(DOCUMENT EXTRACT)
-*-*-

So I have given three talks in ten days or so, one at the CanSAS meeting at NIST, one at Drexel University and one at MIT last night. Jean-Claude Bradley was kind enough to help me record the talk at Drexel as a screencast and you can see this in various formats here. He has also made some comments on the talk on the UsefulChem Blog and Scientific Blogging site.
The talks at Drexel and MIT were interesting. I was expecting the focus of questions to be more on the issues of being open, the risks and benefits, and problems. Actually the focus of questions was on the technicalities and in particular people wanting to get under the hood and play with the underlying data. Several of the questions I was asked could be translated as ‘do you have an API?’. The answer to this is at the moment no, but we know it is a direction we need to go in.
We have two crucial things we need to address at the moment: the first is the issue of automating some of the posting. We believe this needs to be achieved through an application or script that sits outside the blog itself and that it can be linked to the process of actually labelling the stuff we make. The second issue is that of an API or web service that allows people to get at the underlying data in an automated fashion. This will be useful for us as we move towards doing analysis of our data as well. Jean-Claude said he was also looking at how to automate processes so clearly this is the next big step forward.
Another question raised at MIT was how you could retro-fit our approach into an existing blog or wiki engine. The key issues here are templates (which is next on my list to describe here in detail) which would probably require some sort of plugin. The other issue is the metadata. Our blog engine goes one step beyond tagging by providing keys with values. Presumably this could be coded into a conventional engine using RDF or microformats – perhaps we should be doing this our Blog in any case?
Incidentally a point I made in both talks, partly in response to the question ‘does anyone really look at it’, is that in many cases it is your own access you are enabling. Making it open means you can always get at your own data, which is a surprisingly helpful thing.

-*-*-

(ASSIGNED TASK) Copy everything from "The talks at" down to "need to go in." in the blog post, swapping "questions" for "queries". The data that come next have no connection to the blog post.

-*-*-

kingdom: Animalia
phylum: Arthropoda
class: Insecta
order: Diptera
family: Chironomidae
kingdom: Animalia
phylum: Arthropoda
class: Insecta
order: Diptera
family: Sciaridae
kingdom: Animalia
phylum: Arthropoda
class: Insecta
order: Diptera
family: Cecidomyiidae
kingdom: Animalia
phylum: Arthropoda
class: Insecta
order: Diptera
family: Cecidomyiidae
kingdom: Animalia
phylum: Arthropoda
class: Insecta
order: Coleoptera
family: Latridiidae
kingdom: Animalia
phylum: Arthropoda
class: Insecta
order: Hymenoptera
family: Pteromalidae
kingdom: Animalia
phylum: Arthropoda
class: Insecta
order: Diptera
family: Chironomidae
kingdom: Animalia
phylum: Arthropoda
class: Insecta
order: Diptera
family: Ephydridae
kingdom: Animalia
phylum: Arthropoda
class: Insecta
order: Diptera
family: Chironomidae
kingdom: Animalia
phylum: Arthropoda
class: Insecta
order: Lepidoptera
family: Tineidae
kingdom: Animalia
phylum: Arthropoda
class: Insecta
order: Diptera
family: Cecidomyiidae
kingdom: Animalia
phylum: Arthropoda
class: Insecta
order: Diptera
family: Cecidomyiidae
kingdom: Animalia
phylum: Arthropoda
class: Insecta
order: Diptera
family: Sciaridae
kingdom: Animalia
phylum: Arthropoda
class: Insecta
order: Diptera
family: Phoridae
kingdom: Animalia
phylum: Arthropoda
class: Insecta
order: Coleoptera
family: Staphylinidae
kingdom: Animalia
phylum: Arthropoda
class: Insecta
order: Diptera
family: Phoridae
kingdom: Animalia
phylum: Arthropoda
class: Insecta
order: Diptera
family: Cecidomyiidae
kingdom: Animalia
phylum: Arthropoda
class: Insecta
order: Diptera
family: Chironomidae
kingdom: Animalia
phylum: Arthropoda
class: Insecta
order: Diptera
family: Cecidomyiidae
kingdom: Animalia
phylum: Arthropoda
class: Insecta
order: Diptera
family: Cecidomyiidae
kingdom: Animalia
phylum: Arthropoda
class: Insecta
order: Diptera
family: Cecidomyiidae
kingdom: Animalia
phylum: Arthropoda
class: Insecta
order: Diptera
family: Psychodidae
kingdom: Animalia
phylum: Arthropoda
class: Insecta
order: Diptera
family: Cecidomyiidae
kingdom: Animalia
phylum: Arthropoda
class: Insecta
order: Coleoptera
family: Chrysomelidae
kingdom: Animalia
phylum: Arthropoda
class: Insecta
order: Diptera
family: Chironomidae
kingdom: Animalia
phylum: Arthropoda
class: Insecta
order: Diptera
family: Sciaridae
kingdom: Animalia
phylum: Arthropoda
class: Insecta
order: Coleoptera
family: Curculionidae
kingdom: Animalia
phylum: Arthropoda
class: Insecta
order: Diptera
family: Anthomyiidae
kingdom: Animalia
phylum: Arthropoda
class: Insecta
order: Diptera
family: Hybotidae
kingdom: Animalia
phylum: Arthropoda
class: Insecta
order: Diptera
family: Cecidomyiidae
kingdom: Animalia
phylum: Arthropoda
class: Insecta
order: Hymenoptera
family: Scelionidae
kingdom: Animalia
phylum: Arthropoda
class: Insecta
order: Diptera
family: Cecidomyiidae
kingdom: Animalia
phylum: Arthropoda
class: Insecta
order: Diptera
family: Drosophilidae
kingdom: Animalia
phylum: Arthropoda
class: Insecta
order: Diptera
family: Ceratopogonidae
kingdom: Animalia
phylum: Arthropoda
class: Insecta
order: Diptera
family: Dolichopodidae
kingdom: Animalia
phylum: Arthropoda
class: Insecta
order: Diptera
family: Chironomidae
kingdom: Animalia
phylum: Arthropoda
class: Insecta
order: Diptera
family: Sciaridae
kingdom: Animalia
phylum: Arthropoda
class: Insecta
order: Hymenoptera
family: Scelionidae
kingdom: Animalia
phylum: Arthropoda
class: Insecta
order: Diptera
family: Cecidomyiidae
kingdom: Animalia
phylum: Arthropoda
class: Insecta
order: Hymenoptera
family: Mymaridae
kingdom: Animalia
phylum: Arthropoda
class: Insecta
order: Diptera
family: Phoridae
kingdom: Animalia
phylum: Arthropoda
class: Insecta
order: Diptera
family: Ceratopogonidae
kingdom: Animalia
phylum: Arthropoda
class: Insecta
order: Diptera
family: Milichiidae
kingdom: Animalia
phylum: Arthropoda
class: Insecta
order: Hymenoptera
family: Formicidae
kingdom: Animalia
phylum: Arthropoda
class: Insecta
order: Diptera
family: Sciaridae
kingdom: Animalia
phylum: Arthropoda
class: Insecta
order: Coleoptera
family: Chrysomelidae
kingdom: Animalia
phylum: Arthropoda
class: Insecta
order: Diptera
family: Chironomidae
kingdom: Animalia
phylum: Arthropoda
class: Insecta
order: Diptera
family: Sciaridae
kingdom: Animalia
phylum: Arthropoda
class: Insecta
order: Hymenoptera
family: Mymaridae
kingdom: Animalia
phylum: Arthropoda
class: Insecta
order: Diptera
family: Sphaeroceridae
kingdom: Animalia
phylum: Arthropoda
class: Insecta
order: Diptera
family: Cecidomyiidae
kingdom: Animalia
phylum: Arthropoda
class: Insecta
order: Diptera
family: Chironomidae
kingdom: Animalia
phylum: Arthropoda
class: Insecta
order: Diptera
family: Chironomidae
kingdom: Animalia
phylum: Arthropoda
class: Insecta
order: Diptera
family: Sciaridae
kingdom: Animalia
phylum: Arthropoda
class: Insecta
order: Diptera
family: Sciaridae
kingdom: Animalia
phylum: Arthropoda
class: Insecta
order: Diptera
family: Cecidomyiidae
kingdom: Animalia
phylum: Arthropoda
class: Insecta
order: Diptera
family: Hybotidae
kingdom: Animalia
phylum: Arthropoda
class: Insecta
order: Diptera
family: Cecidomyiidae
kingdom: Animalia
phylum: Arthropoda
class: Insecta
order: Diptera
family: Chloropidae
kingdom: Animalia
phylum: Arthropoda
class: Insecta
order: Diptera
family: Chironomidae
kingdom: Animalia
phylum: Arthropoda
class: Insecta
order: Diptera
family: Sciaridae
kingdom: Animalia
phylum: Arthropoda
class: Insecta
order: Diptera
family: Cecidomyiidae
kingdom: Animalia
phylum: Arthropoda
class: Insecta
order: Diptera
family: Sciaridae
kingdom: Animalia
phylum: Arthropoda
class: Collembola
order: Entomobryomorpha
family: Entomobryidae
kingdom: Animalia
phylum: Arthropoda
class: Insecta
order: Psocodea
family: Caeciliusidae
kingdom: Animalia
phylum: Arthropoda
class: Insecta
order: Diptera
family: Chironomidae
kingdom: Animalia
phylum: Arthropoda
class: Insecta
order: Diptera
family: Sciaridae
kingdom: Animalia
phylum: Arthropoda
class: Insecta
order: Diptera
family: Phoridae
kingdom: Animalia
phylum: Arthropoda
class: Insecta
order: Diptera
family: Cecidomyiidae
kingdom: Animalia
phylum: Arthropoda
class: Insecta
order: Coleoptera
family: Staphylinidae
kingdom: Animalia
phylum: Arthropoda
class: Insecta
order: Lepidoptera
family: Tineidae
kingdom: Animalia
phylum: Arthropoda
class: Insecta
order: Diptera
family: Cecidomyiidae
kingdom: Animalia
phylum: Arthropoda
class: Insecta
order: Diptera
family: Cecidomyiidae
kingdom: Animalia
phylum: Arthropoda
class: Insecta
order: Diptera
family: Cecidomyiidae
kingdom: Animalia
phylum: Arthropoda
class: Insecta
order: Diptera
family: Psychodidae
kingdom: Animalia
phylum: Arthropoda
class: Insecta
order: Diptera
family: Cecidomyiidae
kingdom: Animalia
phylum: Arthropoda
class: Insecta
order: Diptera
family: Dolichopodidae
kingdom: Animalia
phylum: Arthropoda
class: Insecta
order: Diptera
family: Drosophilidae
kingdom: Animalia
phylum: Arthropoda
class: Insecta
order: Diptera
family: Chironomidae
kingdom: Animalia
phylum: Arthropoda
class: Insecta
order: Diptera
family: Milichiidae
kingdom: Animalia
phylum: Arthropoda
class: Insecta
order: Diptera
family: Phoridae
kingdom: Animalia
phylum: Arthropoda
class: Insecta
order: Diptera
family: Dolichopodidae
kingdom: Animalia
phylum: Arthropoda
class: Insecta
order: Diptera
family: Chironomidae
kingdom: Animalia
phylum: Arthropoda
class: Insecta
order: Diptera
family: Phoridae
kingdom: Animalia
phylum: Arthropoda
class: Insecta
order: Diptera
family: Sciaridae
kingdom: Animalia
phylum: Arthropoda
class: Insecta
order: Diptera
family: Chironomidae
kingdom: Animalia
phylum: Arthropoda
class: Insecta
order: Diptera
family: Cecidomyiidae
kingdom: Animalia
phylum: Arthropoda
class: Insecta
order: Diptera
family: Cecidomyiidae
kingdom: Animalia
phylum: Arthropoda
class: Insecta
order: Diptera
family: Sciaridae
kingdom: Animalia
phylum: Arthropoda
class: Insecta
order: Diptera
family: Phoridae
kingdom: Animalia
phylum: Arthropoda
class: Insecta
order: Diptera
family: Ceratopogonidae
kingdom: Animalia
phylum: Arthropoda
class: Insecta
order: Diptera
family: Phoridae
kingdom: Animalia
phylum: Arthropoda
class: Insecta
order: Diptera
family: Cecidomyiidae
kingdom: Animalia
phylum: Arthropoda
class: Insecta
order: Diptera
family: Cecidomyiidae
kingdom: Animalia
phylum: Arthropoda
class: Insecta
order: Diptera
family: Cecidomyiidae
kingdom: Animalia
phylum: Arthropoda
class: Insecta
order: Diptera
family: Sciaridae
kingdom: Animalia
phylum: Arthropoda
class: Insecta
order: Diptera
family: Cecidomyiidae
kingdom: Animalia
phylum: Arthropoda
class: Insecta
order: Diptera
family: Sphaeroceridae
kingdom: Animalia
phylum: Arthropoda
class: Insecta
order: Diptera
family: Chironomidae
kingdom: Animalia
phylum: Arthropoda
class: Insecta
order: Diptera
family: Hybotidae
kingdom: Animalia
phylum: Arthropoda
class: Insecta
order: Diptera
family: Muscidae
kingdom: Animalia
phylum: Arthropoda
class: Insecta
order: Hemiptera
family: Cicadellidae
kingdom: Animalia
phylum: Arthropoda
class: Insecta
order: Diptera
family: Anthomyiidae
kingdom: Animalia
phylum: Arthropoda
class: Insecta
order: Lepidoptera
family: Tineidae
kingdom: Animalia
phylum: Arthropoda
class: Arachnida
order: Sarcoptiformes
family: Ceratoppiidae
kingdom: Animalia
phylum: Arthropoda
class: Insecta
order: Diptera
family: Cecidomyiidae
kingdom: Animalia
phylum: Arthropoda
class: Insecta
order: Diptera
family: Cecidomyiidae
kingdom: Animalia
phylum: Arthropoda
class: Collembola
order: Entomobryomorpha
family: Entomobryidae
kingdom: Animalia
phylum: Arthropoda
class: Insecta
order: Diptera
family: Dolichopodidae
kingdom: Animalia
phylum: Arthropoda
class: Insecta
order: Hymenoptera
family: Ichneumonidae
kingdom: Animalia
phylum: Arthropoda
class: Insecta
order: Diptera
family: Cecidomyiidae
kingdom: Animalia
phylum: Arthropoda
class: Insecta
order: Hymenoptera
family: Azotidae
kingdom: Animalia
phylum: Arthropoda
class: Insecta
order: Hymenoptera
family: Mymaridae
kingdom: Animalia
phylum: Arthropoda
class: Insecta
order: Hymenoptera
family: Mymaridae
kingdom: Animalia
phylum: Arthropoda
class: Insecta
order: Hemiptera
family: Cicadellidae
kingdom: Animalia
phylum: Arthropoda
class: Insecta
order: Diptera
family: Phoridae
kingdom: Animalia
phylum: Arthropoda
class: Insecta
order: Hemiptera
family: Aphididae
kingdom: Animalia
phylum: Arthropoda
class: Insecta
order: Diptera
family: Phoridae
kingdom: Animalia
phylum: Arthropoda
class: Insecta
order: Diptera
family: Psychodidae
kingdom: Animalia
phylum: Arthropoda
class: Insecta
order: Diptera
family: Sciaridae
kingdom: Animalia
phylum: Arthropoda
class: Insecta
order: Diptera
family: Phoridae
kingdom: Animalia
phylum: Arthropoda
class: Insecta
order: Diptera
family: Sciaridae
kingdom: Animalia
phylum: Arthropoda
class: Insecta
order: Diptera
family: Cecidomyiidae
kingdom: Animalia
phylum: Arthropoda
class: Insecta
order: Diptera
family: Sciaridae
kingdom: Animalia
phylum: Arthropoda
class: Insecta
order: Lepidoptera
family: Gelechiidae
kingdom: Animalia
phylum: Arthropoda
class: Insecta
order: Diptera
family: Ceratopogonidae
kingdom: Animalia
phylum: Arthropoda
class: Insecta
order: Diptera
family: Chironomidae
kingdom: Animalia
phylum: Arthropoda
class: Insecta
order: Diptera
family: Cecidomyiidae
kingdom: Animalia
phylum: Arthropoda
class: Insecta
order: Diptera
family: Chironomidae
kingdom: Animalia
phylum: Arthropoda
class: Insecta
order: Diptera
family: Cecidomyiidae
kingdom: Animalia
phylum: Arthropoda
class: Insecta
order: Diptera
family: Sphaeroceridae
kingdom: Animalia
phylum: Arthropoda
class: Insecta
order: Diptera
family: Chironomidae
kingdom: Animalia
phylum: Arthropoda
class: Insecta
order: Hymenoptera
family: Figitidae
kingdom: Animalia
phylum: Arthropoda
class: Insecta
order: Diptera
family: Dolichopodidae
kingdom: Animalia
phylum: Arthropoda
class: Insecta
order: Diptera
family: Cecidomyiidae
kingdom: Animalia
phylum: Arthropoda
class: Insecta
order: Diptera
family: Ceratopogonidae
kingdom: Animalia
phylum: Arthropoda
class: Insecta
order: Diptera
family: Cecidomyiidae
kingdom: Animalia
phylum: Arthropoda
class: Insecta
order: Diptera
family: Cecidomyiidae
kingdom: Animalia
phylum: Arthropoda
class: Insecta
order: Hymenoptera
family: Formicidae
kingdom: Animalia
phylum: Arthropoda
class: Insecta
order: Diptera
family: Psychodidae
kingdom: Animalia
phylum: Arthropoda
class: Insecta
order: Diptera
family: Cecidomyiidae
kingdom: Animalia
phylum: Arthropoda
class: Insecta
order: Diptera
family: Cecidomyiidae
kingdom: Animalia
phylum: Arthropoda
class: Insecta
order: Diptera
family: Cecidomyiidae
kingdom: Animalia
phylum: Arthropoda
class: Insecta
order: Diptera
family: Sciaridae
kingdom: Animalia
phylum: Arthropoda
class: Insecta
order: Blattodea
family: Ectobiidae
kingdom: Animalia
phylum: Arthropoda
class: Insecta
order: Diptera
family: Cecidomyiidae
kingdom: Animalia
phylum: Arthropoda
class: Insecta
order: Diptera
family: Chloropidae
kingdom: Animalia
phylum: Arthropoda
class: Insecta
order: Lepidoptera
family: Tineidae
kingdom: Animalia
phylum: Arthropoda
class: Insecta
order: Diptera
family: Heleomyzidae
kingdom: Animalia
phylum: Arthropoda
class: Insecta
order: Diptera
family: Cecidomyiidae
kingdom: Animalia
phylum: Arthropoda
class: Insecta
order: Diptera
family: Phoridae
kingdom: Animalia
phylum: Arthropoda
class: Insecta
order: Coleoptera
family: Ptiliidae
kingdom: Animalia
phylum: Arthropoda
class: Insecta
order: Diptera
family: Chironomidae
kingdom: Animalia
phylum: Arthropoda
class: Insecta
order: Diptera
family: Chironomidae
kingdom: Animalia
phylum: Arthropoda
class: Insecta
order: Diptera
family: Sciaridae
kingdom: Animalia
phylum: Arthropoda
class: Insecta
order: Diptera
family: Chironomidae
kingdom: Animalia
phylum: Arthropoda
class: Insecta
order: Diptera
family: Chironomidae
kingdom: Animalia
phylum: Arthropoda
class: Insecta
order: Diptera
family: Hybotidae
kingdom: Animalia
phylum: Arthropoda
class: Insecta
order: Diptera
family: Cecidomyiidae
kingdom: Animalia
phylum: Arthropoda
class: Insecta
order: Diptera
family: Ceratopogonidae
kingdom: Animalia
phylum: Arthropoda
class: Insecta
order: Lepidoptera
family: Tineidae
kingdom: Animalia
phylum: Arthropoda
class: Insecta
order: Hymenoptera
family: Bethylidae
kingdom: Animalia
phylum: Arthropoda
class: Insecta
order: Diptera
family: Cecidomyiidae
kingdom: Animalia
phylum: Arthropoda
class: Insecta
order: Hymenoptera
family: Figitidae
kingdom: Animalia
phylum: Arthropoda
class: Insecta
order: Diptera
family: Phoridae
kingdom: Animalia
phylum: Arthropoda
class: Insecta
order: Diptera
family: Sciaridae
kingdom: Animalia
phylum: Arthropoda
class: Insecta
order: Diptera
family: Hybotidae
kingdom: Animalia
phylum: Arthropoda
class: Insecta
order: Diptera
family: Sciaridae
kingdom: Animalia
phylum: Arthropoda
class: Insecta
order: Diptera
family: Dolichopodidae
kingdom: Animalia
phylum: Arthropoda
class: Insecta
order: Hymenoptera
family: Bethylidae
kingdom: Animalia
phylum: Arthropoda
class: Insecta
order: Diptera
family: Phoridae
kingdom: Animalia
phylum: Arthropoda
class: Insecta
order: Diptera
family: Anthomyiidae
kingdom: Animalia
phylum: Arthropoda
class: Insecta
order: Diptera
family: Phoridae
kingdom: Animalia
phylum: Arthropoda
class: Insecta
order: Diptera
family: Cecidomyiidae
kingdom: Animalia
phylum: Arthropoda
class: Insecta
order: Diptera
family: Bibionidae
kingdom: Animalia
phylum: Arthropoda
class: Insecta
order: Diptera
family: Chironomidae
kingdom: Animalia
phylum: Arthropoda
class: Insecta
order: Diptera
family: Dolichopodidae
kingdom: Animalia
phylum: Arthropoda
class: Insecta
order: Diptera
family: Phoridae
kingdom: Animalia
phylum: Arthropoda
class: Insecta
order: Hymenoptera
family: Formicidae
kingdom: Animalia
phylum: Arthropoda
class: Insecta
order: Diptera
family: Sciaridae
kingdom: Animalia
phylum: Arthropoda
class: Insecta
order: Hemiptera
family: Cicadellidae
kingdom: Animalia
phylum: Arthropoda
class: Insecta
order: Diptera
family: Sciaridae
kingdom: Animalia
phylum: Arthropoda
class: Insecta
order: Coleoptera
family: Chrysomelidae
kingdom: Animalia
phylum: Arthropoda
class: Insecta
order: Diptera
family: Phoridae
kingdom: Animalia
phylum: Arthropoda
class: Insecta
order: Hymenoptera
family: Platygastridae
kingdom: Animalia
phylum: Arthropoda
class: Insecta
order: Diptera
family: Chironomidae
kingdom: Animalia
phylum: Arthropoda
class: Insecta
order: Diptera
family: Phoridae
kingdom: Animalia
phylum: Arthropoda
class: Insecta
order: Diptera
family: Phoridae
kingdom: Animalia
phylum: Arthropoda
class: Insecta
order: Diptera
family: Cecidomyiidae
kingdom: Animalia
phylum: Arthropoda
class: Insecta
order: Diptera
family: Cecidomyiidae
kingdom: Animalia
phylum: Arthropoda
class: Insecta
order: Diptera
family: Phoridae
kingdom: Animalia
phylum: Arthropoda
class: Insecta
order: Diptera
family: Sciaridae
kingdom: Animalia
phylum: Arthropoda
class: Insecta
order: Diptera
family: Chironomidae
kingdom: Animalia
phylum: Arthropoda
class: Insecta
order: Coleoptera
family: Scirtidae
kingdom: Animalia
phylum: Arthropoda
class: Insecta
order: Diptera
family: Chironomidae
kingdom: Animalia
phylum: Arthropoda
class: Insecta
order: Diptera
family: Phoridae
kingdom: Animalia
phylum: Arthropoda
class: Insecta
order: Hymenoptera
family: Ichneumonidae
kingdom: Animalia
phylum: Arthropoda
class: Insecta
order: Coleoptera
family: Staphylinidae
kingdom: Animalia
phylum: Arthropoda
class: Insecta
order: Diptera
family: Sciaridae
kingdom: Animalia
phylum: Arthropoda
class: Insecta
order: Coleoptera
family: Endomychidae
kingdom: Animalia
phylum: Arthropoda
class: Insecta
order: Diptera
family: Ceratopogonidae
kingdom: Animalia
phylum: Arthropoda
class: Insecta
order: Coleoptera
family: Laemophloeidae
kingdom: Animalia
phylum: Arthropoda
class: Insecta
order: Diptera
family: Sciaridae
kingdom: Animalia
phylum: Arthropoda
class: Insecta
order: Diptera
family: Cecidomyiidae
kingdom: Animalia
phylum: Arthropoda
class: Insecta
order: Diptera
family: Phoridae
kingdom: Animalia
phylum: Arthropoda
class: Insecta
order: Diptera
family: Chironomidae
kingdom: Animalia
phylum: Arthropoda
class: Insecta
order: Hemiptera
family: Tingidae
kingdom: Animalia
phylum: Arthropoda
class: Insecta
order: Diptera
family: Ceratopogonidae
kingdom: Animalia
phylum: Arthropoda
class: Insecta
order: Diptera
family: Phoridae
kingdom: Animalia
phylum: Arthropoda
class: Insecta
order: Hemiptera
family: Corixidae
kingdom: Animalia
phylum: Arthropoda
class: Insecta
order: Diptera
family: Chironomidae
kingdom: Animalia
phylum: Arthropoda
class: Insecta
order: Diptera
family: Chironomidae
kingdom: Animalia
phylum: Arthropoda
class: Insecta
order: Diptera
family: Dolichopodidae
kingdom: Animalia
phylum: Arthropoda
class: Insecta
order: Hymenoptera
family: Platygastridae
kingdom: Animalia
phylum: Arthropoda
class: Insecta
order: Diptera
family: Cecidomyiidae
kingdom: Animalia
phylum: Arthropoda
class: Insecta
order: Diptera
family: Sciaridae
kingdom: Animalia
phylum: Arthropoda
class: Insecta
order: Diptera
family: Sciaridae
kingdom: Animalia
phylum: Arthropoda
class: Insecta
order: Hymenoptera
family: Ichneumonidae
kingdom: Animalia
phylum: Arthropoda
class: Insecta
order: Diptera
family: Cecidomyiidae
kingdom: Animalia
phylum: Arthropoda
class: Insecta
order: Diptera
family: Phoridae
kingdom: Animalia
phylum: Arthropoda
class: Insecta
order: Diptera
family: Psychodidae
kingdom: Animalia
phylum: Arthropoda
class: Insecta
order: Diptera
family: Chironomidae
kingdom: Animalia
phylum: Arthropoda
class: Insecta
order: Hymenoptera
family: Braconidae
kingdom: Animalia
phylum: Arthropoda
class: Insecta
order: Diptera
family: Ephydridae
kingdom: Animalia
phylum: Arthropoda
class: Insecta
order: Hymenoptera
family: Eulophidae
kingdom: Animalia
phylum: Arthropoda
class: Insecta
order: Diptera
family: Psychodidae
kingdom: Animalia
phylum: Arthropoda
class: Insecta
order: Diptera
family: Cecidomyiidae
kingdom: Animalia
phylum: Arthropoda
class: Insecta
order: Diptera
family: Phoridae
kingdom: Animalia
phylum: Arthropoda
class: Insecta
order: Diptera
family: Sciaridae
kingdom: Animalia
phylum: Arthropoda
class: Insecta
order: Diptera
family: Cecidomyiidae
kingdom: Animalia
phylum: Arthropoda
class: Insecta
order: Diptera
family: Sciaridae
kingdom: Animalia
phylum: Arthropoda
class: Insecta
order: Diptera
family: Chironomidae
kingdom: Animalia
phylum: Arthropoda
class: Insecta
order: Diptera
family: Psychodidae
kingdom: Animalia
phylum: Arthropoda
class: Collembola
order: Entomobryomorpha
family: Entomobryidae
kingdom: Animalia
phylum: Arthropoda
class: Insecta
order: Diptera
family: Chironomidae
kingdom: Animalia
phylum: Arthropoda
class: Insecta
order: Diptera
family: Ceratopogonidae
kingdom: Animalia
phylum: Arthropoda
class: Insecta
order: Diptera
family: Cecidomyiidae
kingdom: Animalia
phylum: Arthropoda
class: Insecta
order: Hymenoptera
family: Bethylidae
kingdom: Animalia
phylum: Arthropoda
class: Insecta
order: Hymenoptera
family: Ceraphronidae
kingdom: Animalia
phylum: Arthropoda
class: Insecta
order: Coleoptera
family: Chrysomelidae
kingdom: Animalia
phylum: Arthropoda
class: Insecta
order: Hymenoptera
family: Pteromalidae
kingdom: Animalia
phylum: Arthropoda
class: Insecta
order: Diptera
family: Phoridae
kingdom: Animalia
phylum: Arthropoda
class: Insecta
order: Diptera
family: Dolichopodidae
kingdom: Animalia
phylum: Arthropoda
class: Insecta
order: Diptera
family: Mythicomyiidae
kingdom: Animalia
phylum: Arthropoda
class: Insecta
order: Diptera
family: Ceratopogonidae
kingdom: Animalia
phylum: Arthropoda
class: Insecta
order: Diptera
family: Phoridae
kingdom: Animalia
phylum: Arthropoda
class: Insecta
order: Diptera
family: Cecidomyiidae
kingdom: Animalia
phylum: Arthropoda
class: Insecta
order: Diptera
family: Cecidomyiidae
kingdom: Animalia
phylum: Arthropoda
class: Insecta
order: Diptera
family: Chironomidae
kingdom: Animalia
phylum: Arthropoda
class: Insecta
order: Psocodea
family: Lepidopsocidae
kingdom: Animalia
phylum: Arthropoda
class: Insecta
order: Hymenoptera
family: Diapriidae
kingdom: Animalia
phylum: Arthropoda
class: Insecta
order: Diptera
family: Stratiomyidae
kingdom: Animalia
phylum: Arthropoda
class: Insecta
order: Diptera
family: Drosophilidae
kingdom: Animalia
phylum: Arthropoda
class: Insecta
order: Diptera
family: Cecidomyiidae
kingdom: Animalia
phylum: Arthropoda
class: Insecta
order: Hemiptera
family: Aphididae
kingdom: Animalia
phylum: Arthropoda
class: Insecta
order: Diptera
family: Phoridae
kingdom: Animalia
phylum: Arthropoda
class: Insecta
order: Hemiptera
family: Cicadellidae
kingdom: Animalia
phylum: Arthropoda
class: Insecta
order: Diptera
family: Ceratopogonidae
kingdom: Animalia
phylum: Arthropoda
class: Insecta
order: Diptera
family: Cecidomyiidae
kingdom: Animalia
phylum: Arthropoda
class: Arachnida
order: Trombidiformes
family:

-*-*-

(RESPONSE BELOW)
The talks at Drexel and MIT were interesting. I was expecting the focus of queries to be more on the issues of being open, the risks and benefits, and problems. Actually the focus of queries was on the technicalities and in particular people wanting to get under the hood and play with the underlying data. Several of the queries I was asked could be translated as ‘do you have an API?’. The answer to this is at the moment no, but we know it is a direction we need to go in.